Among the lines below, copy each one in which "Liberty" appears.

--------------------------------------------------

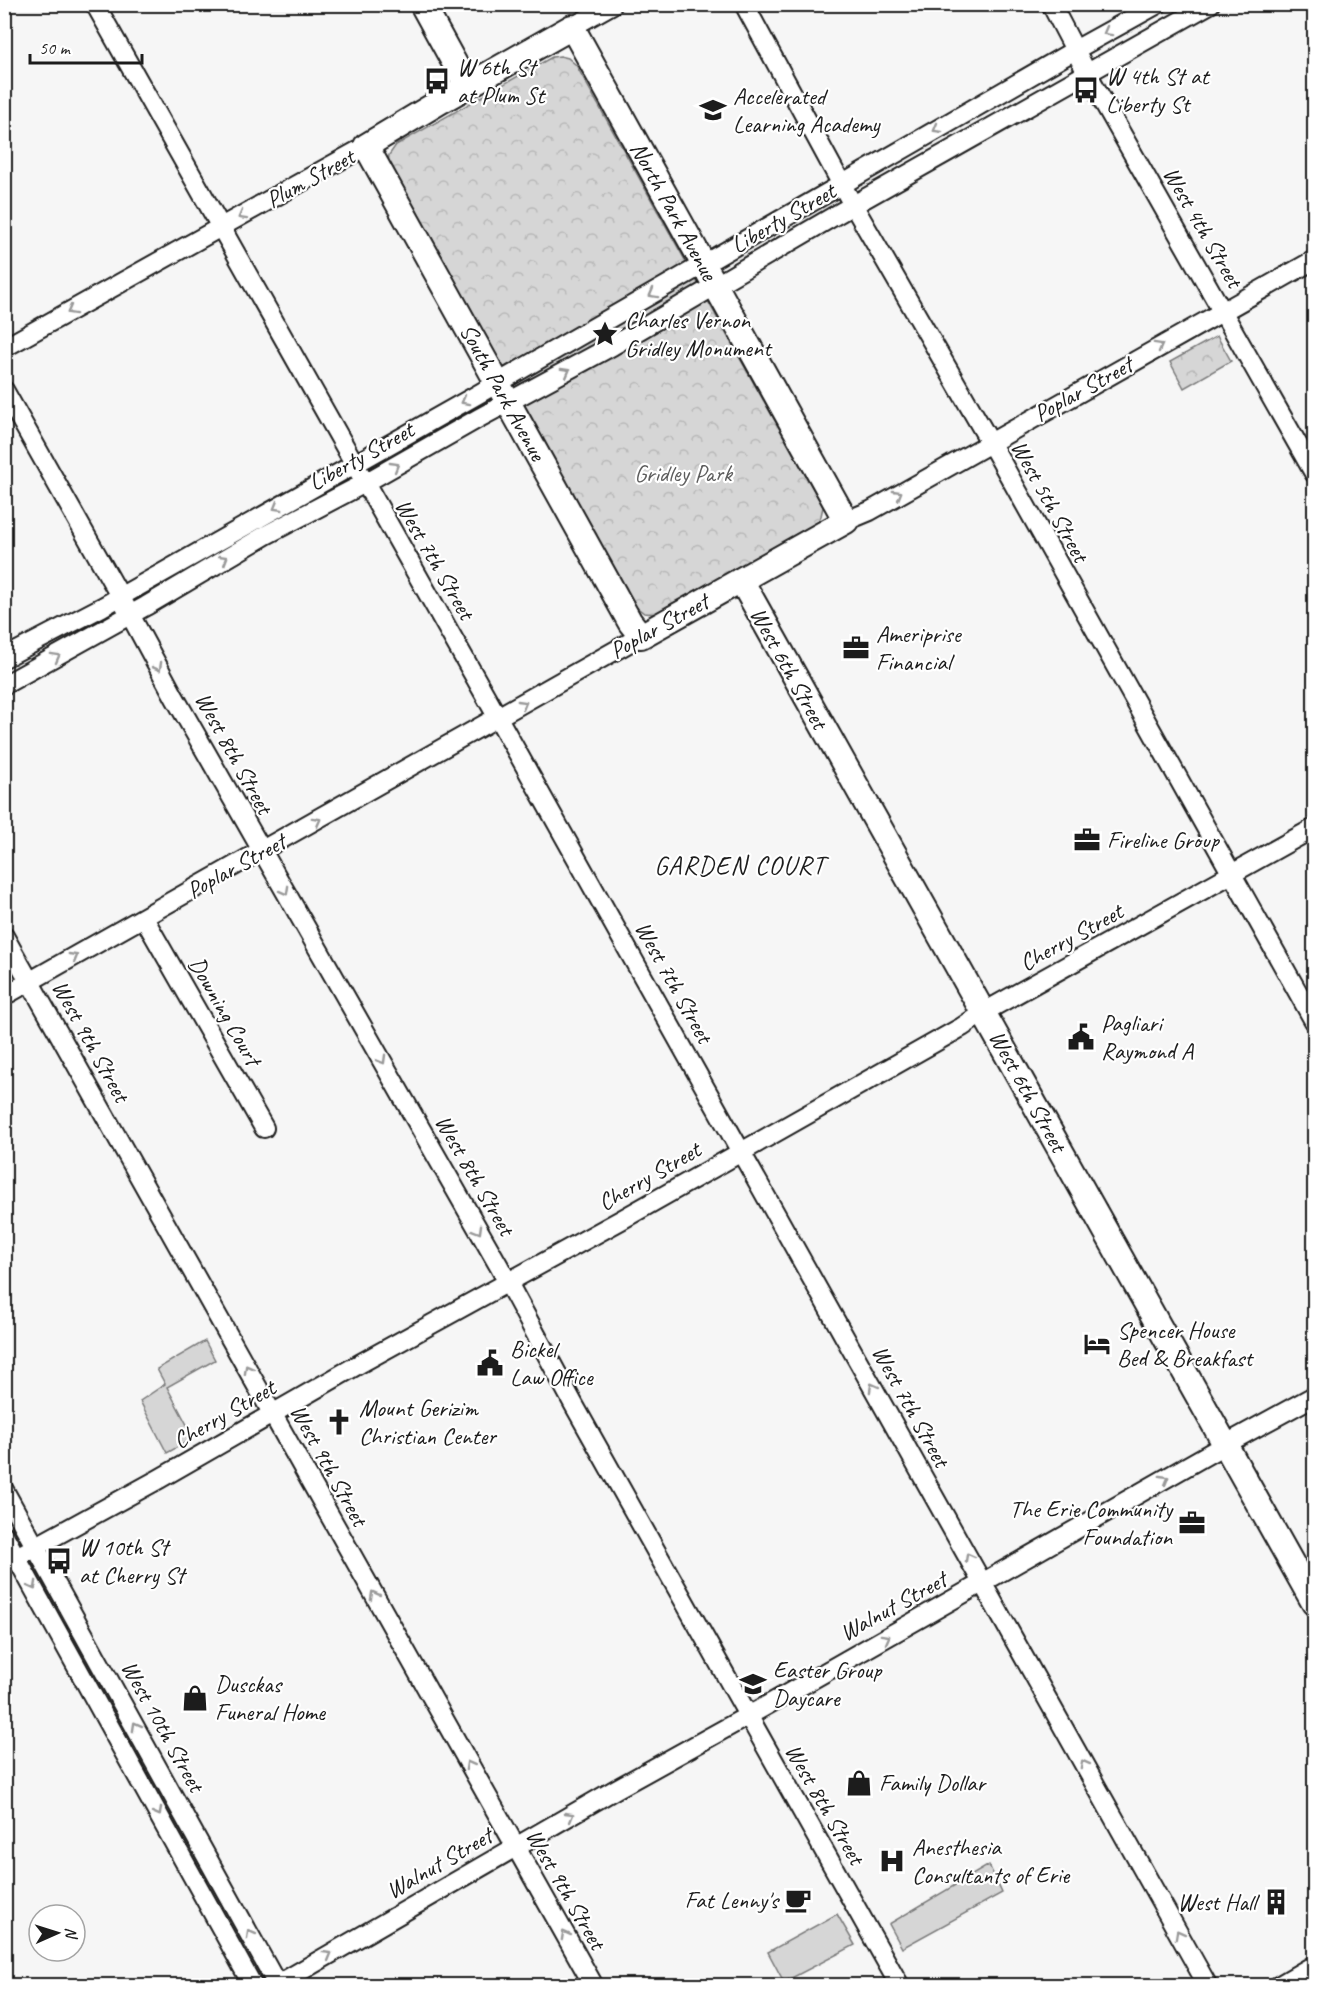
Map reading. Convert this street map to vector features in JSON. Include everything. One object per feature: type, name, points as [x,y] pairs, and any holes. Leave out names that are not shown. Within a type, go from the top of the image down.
[{"type":"main road","points":[[422,4],[467,86]]},
{"type":"main road","name":"Plum Street","points":[[366,146],[572,27]]},
{"type":"main road","name":"North Park Avenue","points":[[572,27],[846,521]]},
{"type":"main road","name":"South Park Avenue","points":[[366,146],[630,622],[642,636]]},
{"type":"main road","name":"Poplar Street","points":[[642,636],[846,521]]},
{"type":"main road","name":"West 6th Street","points":[[741,580],[1314,1603]]},
{"type":"street","name":"West 7th Street","points":[[95,4],[1208,1986]]},
{"type":"street","name":"Plum Street","points":[[572,27],[613,4]]},
{"type":"street","name":"West 5th Street","points":[[744,4],[841,184],[989,442],[1314,1021]]},
{"type":"street","name":"West 4th Street","points":[[1051,4],[1087,73],[1314,473]]},
{"type":"street","name":"Liberty Street","points":[[4,685],[130,615],[266,535],[365,483],[703,265],[1158,4]]},
{"type":"street","name":"Liberty Street","points":[[4,658],[120,596],[354,464],[502,393],[612,346],[853,205],[1210,4]]},
{"type":"street","name":"Plum Street","points":[[4,348],[366,146]]},
{"type":"street","name":"Poplar Street","points":[[846,521],[870,511],[1314,260]]},
{"type":"street","name":"West 8th Street","points":[[4,390],[900,1986]]},
{"type":"street","name":"Poplar Street","points":[[4,996],[642,636]]},
{"type":"street","name":"Cherry Street","points":[[11,1560],[159,1479],[1314,828]]},
{"type":"street","name":"Downing Court","points":[[144,918],[264,1128]]},
{"type":"street","name":"West 9th Street","points":[[4,936],[594,1986]]},
{"type":"street","name":"Walnut Street","points":[[277,1985],[616,1789],[1314,1396]]},
{"type":"street","name":"West 10th Street","points":[[4,1490],[277,1985]]},
{"type":"street","name":"West 10th Street","points":[[4,1535],[11,1560],[138,1774],[253,1986]]},
{"type":"street","points":[[138,1774],[156,1763]]},
{"type":"street","points":[[1278,1986],[1314,1965]]},
{"type":"green space","name":"Gridley Park","points":[[552,57],[568,58],[576,65],[823,507],[817,523],[655,614],[644,613],[635,606],[388,165],[389,155],[396,145]]},
{"type":"green space","points":[[1217,336],[1231,361],[1184,388],[1170,362]]},
{"type":"green space","points":[[205,1341],[215,1360],[167,1387],[194,1438],[167,1453],[140,1401],[165,1384],[157,1369]]},
{"type":"green space","points":[[989,1865],[1002,1893],[902,1948],[889,1924]]},
{"type":"green space","points":[[837,1914],[855,1945],[784,1982],[768,1952]]},
{"type":"place","name":"W 6th St at Plum St","points":[[437,81]]},
{"type":"place","name":"W 4th St at Liberty St","points":[[1086,90]]},
{"type":"place","name":"Accelerated Learning Academy","points":[[713,110]]},
{"type":"place","name":"Charles Vernon Gridley Monument","points":[[605,334]]},
{"type":"place","name":"Ameriprise Financial","points":[[856,648]]},
{"type":"place","name":"Fireline Group","points":[[1087,840]]},
{"type":"place","name":"Pagliari Raymond A","points":[[1081,1037]]},
{"type":"place","name":"Spencer House Bed & Breakfast","points":[[1097,1344]]},
{"type":"place","name":"Bickel Law Office","points":[[490,1363]]},
{"type":"place","name":"Mount Gerizim Christian Center","points":[[339,1422]]},
{"type":"place","name":"The Erie Community Foundation","points":[[1192,1523]]},
{"type":"place","name":"W 10th St at Cherry St","points":[[59,1561]]},
{"type":"place","name":"Easter Group Daycare","points":[[753,1684]]},
{"type":"place","name":"Dusckas Funeral Home","points":[[195,1698]]},
{"type":"place","name":"Family Dollar","points":[[859,1783]]},
{"type":"place","name":"Anesthesia Consultants of Erie","points":[[892,1861]]},
{"type":"place","name":"Fat Lenny's","points":[[798,1900]]},
{"type":"place","name":"West Hall","points":[[1276,1902]]},
{"type":"district","name":"GARDEN COURT","points":[[740,865]]}]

--------------------------------------------------

### Output for this exercise
{"type":"street","name":"Liberty Street","points":[[4,685],[130,615],[266,535],[365,483],[703,265],[1158,4]]},
{"type":"street","name":"Liberty Street","points":[[4,658],[120,596],[354,464],[502,393],[612,346],[853,205],[1210,4]]},
{"type":"place","name":"W 4th St at Liberty St","points":[[1086,90]]},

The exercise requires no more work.